Network-predicted pioglitazone usage reduces risk of AD in patient data

To test both the febuxostat and pioglitazone users’ relationships with AD outcomes using population-based validation, we conducted 2 rigorous retrospective case-control studies to compare AD risk by analyzing 7.23 million U.S. commercially insured individuals (“Material and methods”). These included the following: (i) pioglitazone (n = 101,650, z = − 1.64 [network proximity score between ARGs and drug targets in the human interactome network]) vs. a matched control population (control, n = 402,488), and (ii) febuxostat (n = 24,218, z = − 1.60) vs. control (n = 95,192). In order to identify more drug candidates with potential of reducing risk of AD, we conducted another 3 rigorous retrospective case-control studies for 3 antihypertensive agents with moderate z-score (z > − 1.0). These included the following: (iii) atenolol (n = 366,277, z = − 1.16) vs. control (n = 1,449,815); (iv) nadolol (n = 19,253, z = − 1.26) vs. control (n = 76,136); and (v) sotalol (n = 43,819, z = − 1.512) vs. a control (n = 172,375). Table 2 summarizes the patient data for pharmacoepidemiologic analyses. For each comparison, we estimated the unstratified Kaplan-Meier curves, conducted by both propensity score stratified (n strata = 10) log-rank test and Cox model. After 6 years of follow-up, pioglitazone (P = 0.005, hazard ratio (HR) = 0.916, 95% confidence interval [CI] 0.861–0.974), febuxostat (HR = 0.815, 95% CI 0.710–0.936, P = 0.004), and atenolol (HR = 0.949, 95% CI 0.923–0.976, P = 2.8 × 10−4) are associated with a reduced risk of AD compared with matched control populations (Figs. 5 and 6).

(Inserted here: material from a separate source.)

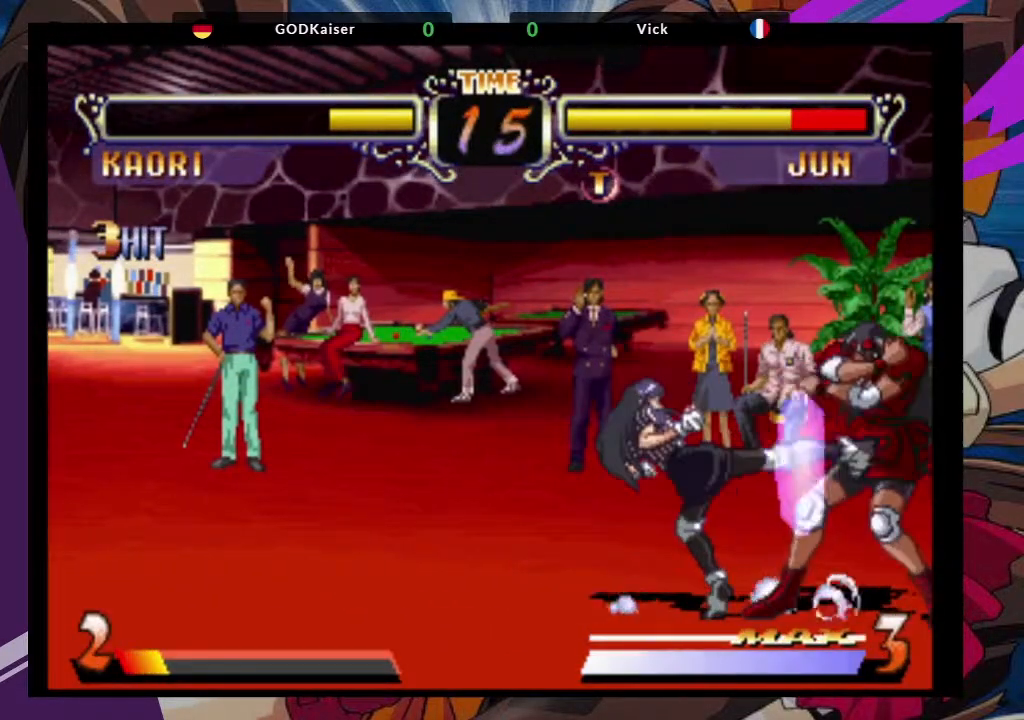
{"dt_ms": 500, "buttons": [], "left_stick": "right", "events": []}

Table 2 Statistics of patient data used for pharmacoepidemiologic analysis
Fig. 5
figure 5

Longitudinal analyses reveal that pioglitazone reduces incidence of Alzheimer’s disease in patient data. Six comparison analyses were conducted including (i) pioglitazone (n = 101,650) vs. matched control population (n = 402,184); (ii) pioglitazone vs. glipizide (a diabetes drug, n = 191,656); (iii) febuxostat (n = 24,218) vs. control (n = 95,192); (iv) atenolol (n = 366,277) vs. control (n = 1,449,815); (v) nadolol (n = 19,253) vs. control (n = 76,136); and (vi) sotalol (n = 43,819) vs. control (n = 172,375). First, for each comparison, we estimated the propensity score by using the variables described in Table 2. Then, we estimated the unstratified Kaplan-Meier curves, conducted propensity score stratified (n strata = 10) log-rank test and Cox model. Using propensity score stratified survival analyses, non-exposures were matched to the exposures (ratio 4:1) by adjusting the initiation time of drug, enrollment history, age and gender, and disease comorbidities (hypertension, type 2 diabetes and coronary artery disease)

Fig. 6
figure 6

Hazard ratios and 95% confidence interval (CI) for six cohort studies. Six cohorts include the following: (i) pioglitazone (n = 101,650) vs. matched control population (n = 402,184), (ii) pioglitazone vs. glipizide (a diabetes drug, n = 191,656); (iii) febuxostat (n = 24,218) vs. control (n = 95,192), (iv) atenolol (n = 366,277) vs. control (n = 1,449,815); (v) nadolol (n = 19,253) vs. control (n = 76,136); and (vi) sotalol (n = 43,819) vs. control (n = 172,375). For each comparison, we estimated the propensity score for confounding factor (Table 2) adjustment as described in “Material and methods

Several clinical trials have been conducted with pioglitazone to treat AD. A phase II study (NCT00982202) showed no statistically significant difference between controls and patients with mild to moderate AD [80]. However, another study showed that pioglitazone was associated with cognitive and functional improvement, as well stabilization of AD in 42 diabetic patients [81]. Many of these studies were conducted in populations without biological confirmation of AD by biomarkers, and in some cases (e.g., the TOMMOW study; NCT01931566), the dose of pioglitazone was substantially lower than that used in clinical practice for the treatment of diabetes. The available clinical trial data do not exclude a beneficial effect of pioglitazone on AD. Except for the TOMMOW study that was conducted in cognitively normal at-risk individuals, other trials examined symptomatic patients that addressed a question different from the risk-reduction interrogation we prosecuted. For these reasons, we chose pioglitazone to conduct new comparison analysis to reduce unobserved bias.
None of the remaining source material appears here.